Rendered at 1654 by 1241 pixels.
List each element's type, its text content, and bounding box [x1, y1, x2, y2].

--

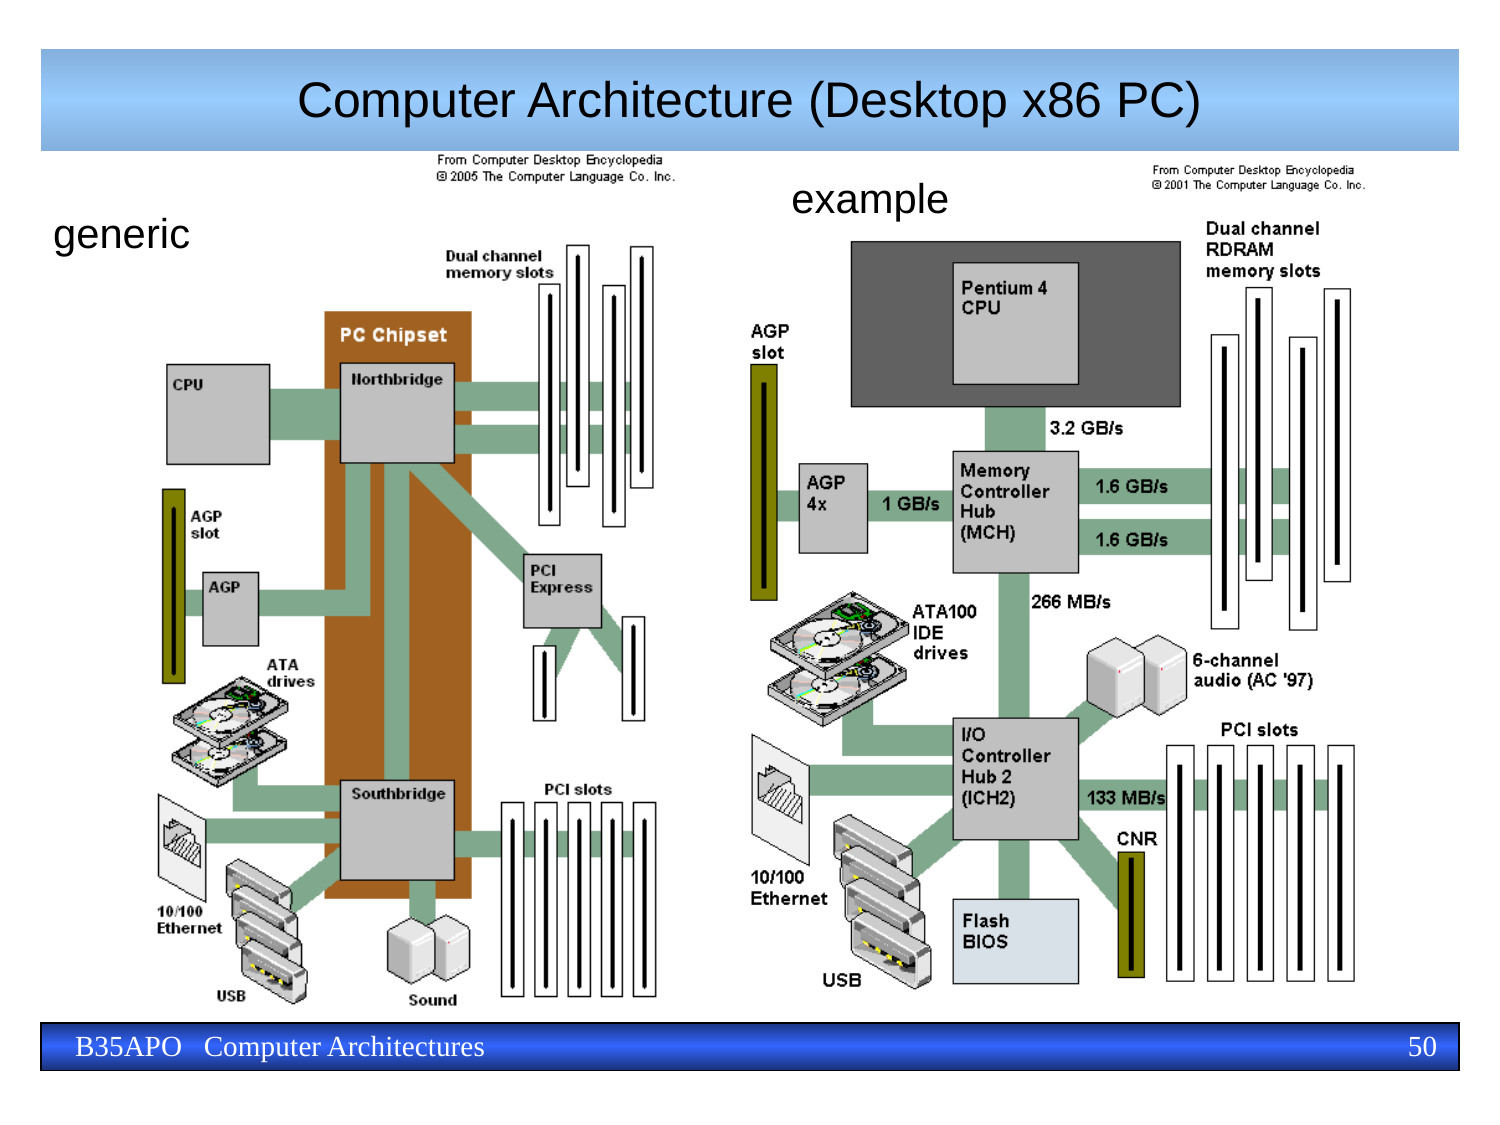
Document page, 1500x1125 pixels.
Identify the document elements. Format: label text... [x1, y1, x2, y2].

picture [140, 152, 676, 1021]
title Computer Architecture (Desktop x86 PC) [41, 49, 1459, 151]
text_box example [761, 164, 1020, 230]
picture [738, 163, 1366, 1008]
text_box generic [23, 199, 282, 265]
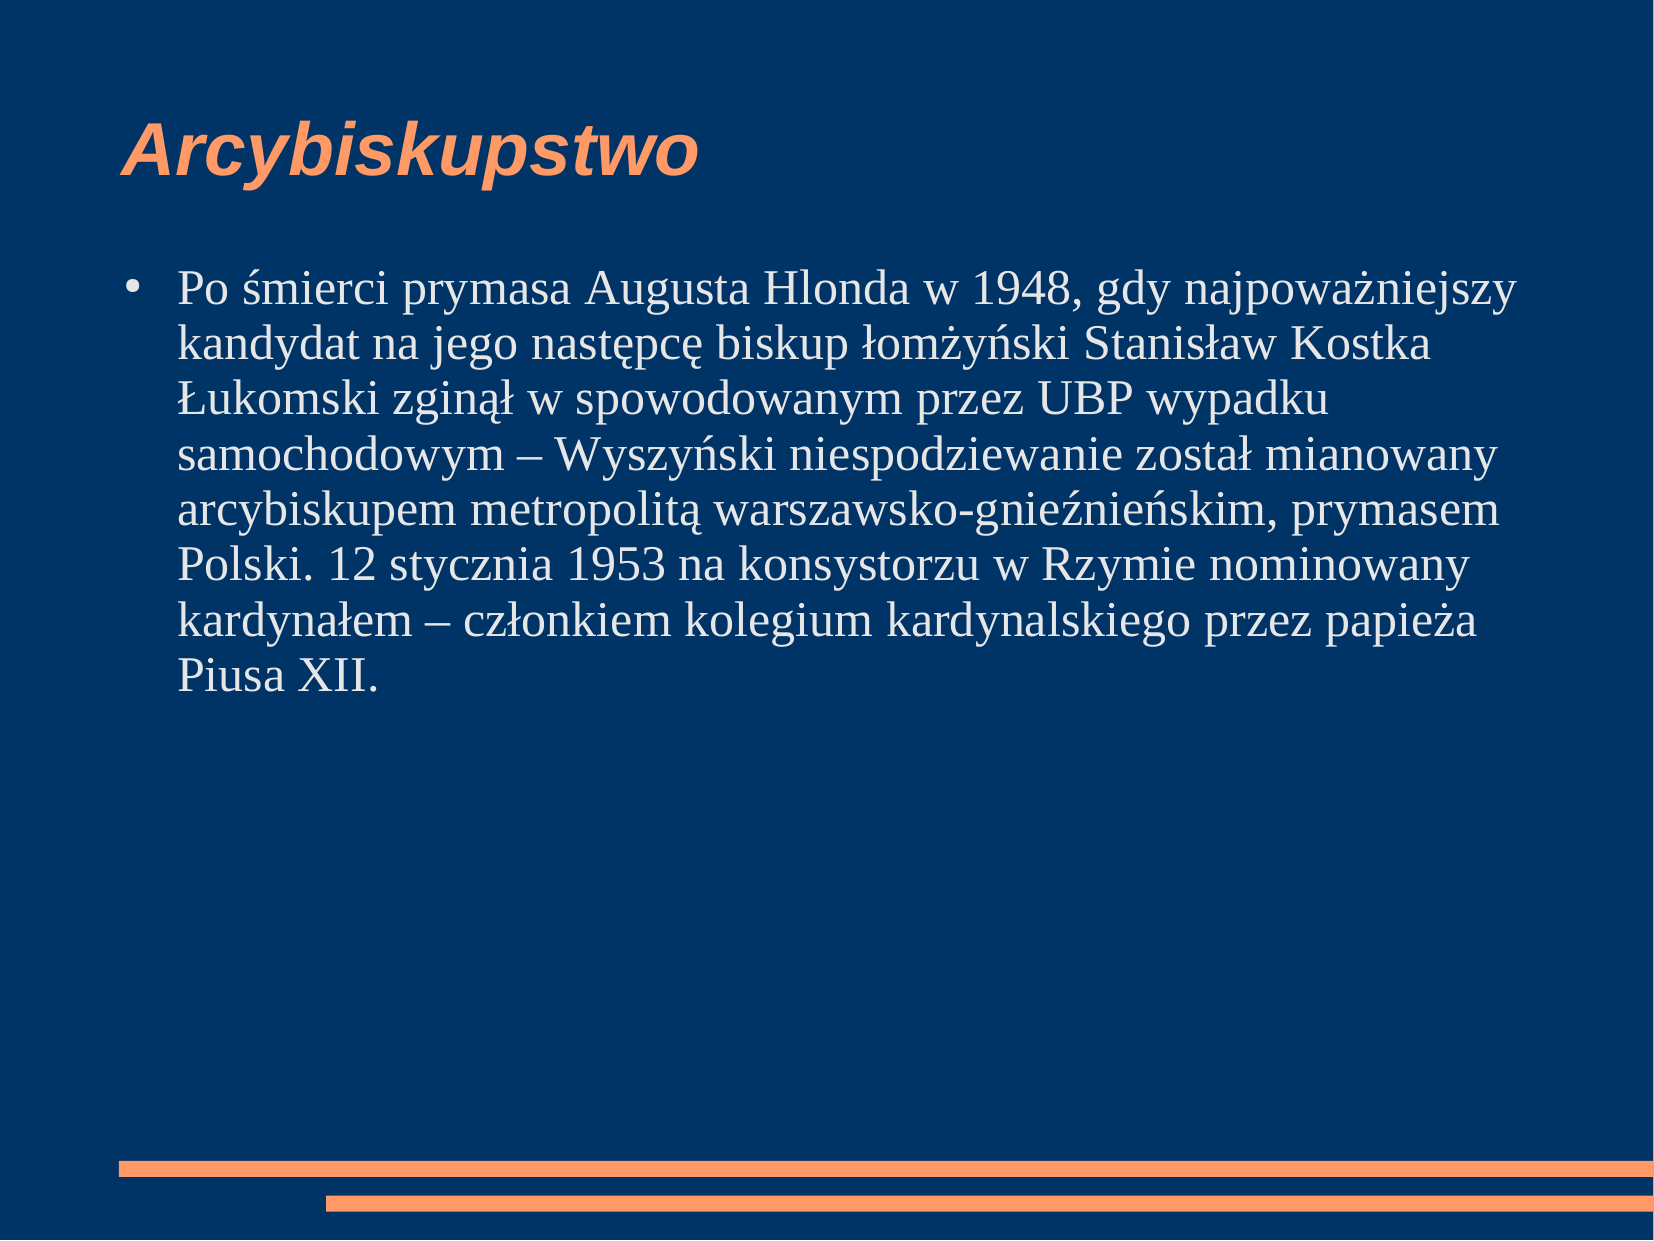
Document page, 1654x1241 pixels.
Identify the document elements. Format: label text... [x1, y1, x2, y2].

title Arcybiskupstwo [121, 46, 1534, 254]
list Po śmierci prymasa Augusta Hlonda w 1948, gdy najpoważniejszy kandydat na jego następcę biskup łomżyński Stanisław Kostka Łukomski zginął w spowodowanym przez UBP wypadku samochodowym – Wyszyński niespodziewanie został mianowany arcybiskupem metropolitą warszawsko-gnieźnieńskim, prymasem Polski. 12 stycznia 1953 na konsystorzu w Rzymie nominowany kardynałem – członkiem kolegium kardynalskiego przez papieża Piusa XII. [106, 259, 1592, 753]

--

PROBLEM STATEMENT: Copy the data from the line with "Rendered at 1654 by 1241 pixels." up to and including the line with "List each element's", swapping "bounding box" for "enclosing rectangle" and leaving everything else unchanged.

EXERCISE RESPONSE:
Rendered at 1654 by 1241 pixels.
List each element's type, its text content, and enclosing rectangle [x1, y1, x2, y2].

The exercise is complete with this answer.